Radicals are expressions that involve roots, typically square roots. A square root of a number is a value that, when multiplied by itself, gives the original number. For example,

• The square root of 9 is 3 because \(3 \times 3 = 9\).
• The radical symbol, \(\sqrt{}\), is used to denote square roots and other roots like cube roots, fourth roots, etc.

In our exercise, we have \(\sqrt{7}\), which represents the square root of 7. Keep in mind that a radical expression like this keeps its simplified form unless you are directed to approximate or further simplify it in a specific context.
Radicals can be thought of as a way to "undo" raising something to a power. They are a fundamental part of algebra, often appearing in various calculations.
Understanding how to manipulate radicals is essential for simplifying expressions and solving equations that involve these terms.

Simplifying expressions means transforming a complex mathematical expression into a simpler one without changing its value. This often makes expressions easier to work with or understand. In many cases, it involves using operations and properties like the distributive property to combine like terms or to factor expressions.
In the given problem, we are using the distributive property to simplify the expression \(8\sqrt{7} + \sqrt{7}\). The distributive property allows you to "distribute" a common factor over a sum or difference, making it possible to group and combine terms effectively. The process begins with identifying any common factors in the terms you are working with. Here, the common factor is \(\sqrt{7}\).
So, applying the distributive property:

• Identify the common term, which is \(\sqrt{7}\).
• Rewrite the expression as \(\sqrt{7}(8+1)\).
• Simplify the terms inside the parentheses, which results in \(9\), giving us the final simplified expression \(9\sqrt{7}\).

This approach is very useful not only in simplifying but also in factoring and multiplying expressions in algebra.

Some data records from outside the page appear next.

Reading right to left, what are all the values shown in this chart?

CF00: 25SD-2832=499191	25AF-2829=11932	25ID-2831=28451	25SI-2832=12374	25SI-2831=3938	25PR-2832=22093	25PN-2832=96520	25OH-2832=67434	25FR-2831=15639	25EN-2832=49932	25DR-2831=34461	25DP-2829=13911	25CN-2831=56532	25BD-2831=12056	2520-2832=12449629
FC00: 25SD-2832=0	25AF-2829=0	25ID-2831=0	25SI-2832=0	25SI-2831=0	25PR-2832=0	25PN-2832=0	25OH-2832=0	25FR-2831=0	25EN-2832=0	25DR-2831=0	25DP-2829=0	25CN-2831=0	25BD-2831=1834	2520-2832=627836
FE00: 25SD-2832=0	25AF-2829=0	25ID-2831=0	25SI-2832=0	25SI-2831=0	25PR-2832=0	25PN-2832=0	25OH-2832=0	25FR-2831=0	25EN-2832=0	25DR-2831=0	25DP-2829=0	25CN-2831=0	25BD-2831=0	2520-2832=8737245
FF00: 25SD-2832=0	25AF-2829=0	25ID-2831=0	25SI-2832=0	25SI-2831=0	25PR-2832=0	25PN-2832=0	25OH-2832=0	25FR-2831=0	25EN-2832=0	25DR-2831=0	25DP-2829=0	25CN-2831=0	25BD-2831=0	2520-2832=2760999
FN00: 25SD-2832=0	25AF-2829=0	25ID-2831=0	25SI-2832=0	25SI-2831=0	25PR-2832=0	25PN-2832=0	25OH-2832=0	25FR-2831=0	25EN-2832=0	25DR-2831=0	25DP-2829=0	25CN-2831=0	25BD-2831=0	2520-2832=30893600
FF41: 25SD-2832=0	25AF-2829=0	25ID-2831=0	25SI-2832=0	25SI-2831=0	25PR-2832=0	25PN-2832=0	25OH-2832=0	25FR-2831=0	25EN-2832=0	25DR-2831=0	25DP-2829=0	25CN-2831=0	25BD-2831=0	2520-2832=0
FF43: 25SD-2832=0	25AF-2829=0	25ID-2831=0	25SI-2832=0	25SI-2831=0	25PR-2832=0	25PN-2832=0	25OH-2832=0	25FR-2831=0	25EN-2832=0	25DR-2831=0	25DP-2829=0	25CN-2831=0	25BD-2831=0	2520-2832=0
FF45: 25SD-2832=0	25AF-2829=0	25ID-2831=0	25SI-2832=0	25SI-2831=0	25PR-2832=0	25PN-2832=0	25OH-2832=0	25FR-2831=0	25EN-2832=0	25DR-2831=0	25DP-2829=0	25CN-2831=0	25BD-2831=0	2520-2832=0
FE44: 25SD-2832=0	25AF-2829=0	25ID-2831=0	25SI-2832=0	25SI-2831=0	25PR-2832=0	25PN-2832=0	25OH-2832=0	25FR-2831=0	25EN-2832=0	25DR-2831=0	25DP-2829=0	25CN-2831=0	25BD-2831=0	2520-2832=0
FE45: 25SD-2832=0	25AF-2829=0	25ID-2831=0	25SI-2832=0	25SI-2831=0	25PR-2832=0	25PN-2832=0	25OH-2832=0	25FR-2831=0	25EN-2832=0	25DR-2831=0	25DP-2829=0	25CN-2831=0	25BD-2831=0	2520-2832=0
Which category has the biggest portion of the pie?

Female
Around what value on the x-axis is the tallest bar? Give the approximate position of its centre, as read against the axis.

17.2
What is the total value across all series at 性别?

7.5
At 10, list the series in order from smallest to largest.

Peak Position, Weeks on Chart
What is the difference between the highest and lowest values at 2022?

Combining like terms is a central skill in algebra that involves summing terms with the same variable raised to the same power. Terms are considered "like" if all the variables in them are identical. The coefficients of these terms can be added or subtracted as needed.
In the current context, the "terms" are the radical terms \(8\sqrt{7}\) and \(\sqrt{7}\). Both terms share the radical \(\sqrt{7}\), making them like terms.
By identifying these like terms, you can use the distributive property to factor them neatly. This allows you to simplify the expression by gathering the coefficients:

• Add the coefficients of the like terms: \(8 + 1 = 9\).
• Thus, the expression becomes \(9\sqrt{7}\).

Using this method helps streamline more complex expressions throughout algebra and is a vital tool for keeping your work organized and simple. Combining like terms is an essential step in both simplifying and solving equations.